Tribune Washington Bureau:
The Pentagon needs to consider deploying new anti-ballistic missile systems and a defensive radar to Hawaii to protect against a growing threat from North Korea, the top U.S. military officer in the Pacific told Congress on Wednesday.
“Kim Jong Un is clearly in a position to threaten Hawaii today, in my opinion,” Adm.
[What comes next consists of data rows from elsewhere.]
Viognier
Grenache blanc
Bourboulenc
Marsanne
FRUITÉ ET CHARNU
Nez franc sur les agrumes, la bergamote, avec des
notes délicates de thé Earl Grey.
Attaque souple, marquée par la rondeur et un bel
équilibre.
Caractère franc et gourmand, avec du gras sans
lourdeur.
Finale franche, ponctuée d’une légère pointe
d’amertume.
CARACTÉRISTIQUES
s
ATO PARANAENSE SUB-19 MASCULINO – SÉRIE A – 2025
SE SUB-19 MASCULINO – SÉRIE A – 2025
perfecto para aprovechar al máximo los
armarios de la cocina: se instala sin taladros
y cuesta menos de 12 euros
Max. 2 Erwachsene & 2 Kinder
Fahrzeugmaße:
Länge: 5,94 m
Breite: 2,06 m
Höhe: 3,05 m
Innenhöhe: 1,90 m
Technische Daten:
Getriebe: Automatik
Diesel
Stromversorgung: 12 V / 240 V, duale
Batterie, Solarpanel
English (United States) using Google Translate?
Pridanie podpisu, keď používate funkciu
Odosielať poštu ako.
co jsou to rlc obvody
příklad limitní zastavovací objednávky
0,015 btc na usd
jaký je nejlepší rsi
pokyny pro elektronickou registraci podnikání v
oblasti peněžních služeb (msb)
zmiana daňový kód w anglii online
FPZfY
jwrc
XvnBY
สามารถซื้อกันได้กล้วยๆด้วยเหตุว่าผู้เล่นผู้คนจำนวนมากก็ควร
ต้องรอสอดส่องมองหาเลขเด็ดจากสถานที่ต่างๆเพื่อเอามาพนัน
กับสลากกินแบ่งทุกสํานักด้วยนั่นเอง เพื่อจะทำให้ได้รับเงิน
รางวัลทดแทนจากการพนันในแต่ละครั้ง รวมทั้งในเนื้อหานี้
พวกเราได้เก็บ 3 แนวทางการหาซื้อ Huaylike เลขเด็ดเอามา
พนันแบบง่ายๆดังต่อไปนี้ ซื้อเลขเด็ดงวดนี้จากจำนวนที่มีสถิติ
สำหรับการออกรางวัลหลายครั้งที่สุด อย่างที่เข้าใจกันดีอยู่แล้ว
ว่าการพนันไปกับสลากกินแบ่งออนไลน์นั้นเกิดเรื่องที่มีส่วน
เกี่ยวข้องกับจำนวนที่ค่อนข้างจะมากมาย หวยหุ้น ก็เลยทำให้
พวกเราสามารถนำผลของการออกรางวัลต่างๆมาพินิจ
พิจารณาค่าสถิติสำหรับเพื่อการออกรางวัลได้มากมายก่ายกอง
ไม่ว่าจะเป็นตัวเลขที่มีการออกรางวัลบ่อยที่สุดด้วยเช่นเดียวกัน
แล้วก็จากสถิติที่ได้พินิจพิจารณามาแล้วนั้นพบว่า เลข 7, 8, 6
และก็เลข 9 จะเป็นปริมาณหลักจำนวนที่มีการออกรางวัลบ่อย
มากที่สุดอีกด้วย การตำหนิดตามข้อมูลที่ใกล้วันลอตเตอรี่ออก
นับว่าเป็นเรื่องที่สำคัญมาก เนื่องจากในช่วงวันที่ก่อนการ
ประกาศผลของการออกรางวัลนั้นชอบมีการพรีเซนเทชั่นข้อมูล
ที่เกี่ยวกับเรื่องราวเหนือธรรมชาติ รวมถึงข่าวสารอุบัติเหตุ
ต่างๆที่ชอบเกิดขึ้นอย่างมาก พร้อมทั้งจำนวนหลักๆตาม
Harry Harris, the chief of U.S. Pacific Command, told the House Armed Services Committee. “I have suggested that we consider putting interceptors in Hawaii that … defend (it) directly, and that we look at a defensive Hawaii radar.”
The U.S. currently has anti-missile interceptors at Vandenberg Air Force Base in California and in Fort Greely, Alaska.
Harris was repeatedly questioned by lawmakers from Hawaii on the threat posed to their state.
The current defense architecture “is sufficient to protect Hawaii today, but it can be overwhelmed,” he cautioned. “Somewhere, we would have to make a decision about which missiles to take out, and that’s a hard decision.”
Harris warned that North Korea’s testing is picking up speed and becoming more aggressive; the country conducted more than 20 ballistic missile tests last year.
“North Korea vigorously pursued a strategic strike capability in 2016,” he told lawmakers on Wednesday. “Kim’s strategic capabilities are not yet an existential threat to the U.S., but if left unchecked, he will gain the capability to match his rhetoric.”
The chief of U.S. Pacific Command, which oversees all military operations in the region, testified a few hours before the entire U.S. Senate was scheduled to go to the White House for a rare classified meeting to discuss the North Korean threat.